[[ RECORDS SUPPLIED, beginning ]]

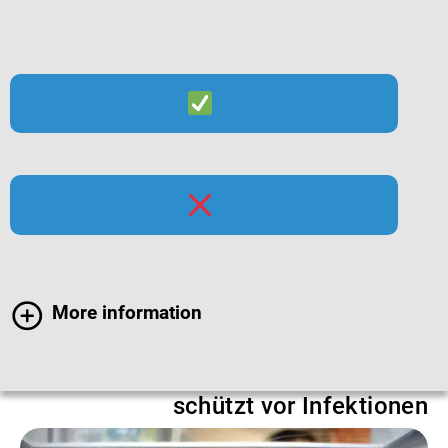
Suche
Menü
Küchen- und
Lebensmittelhygiene
More information
Richtiger Umgang mit Lebensmitteln
schützt vor Infektionen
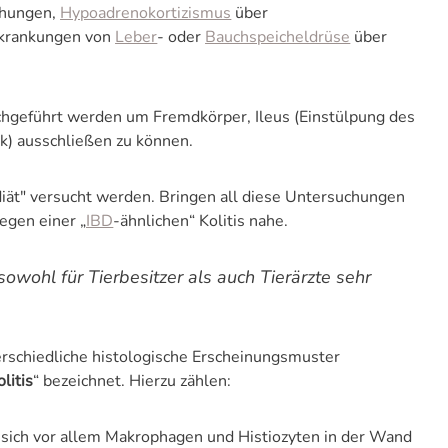
chungen,
Hypoadrenokortizismus
über
rkrankungen von
Leber
- oder
Bauchspeicheldrüse
über
hgeführt werden um Fremdkörper, Ileus (Einstülpung des
k) ausschließen zu können.
iät" versucht werden. Bringen all diese Untersuchungen
egen einer „
IBD
-ähnlichen“ Kolitis nahe.
owohl für Tierbesitzer als auch Tierärzte sehr
rschiedliche histologische Erscheinungsmuster
litis
“ bezeichnet. Hierzu zählen:
n sich vor allem Makrophagen und Histiozyten in der Wand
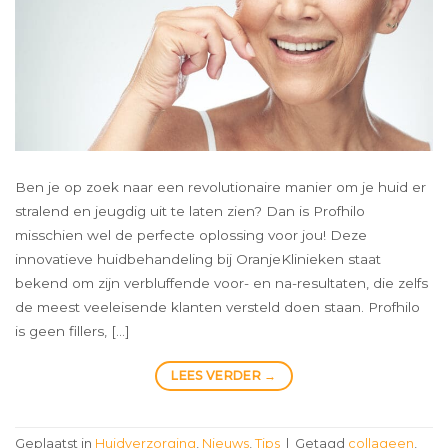
Ben je op zoek naar een revolutionaire manier om je huid er
stralend en jeugdig uit te laten zien? Dan is Profhilo
misschien wel de perfecte oplossing voor jou! Deze
innovatieve huidbehandeling bij OranjeKlinieken staat
bekend om zijn verbluffende voor- en na-resultaten, die zelfs
de meest veeleisende klanten versteld doen staan. Profhilo
is geen fillers, […]
LEES VERDER
→
Geplaatst in
Huidverzorging
,
Nieuws
,
Tips
|
Getagd
collageen
,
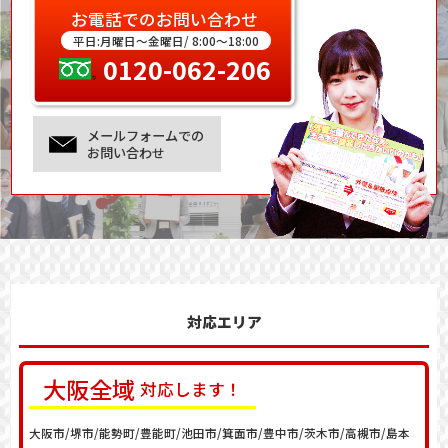
お電話でのお問い合わせ
平日:月曜日～金曜日/ 8:00～18:00
0120-062-206
メールフォームでの
お問い合わせ
対応エリア
大阪
全域
対応します！
大阪市/堺市/能勢町/豊能町/池田市/箕面市/豊中市/茨木市/高槻市/島本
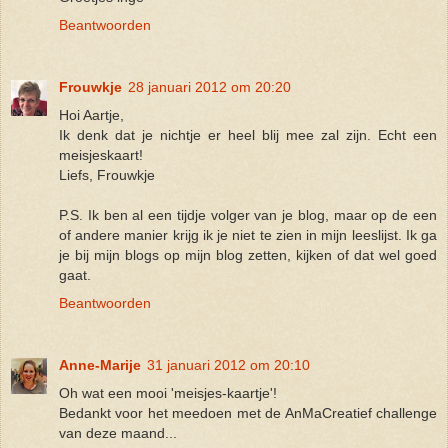
Beantwoorden
Frouwkje
28 januari 2012 om 20:20
Hoi Aartje,
Ik denk dat je nichtje er heel blij mee zal zijn. Echt een
meisjeskaart!
Liefs, Frouwkje
P.S. Ik ben al een tijdje volger van je blog, maar op de een
of andere manier krijg ik je niet te zien in mijn leeslijst. Ik ga
je bij mijn blogs op mijn blog zetten, kijken of dat wel goed
gaat.
Beantwoorden
Anne-Marije
31 januari 2012 om 20:10
Oh wat een mooi 'meisjes-kaartje'!
Bedankt voor het meedoen met de AnMaCreatief challenge
van deze maand...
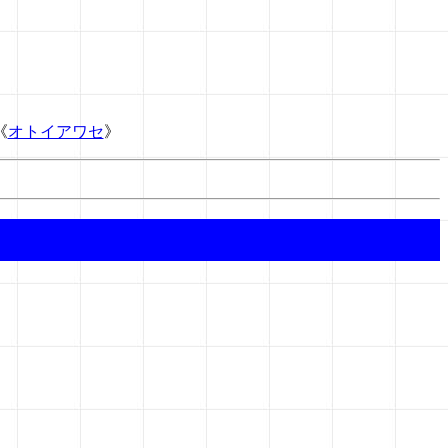
《
オトイアワセ
》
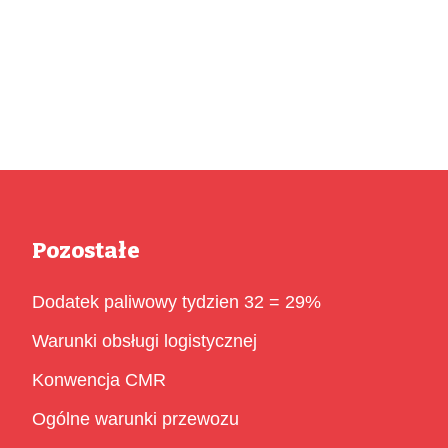
Pozostałe
Dodatek paliwowy tydzien 32 = 29%
Warunki obsługi logistycznej
Konwencja CMR
Ogólne warunki przewozu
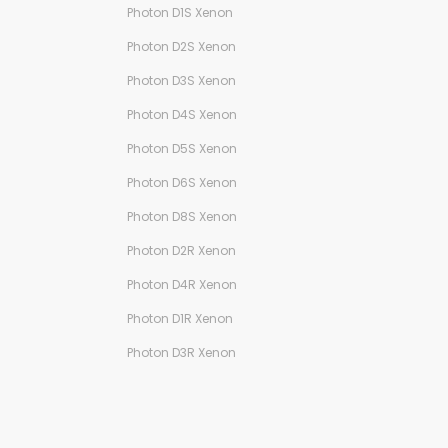
Photon D1S Xenon
Photon D2S Xenon
Photon D3S Xenon
Photon D4S Xenon
Photon D5S Xenon
Photon D6S Xenon
Photon D8S Xenon
Photon D2R Xenon
Photon D4R Xenon
Photon D1R Xenon
Photon D3R Xenon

[[ RECORDS SUPPLIED, end ]]

- _WORK ORDER_: Please state how many lines in the entries above include the string "mijn", and write only that number.

- _SOLUTION_: 2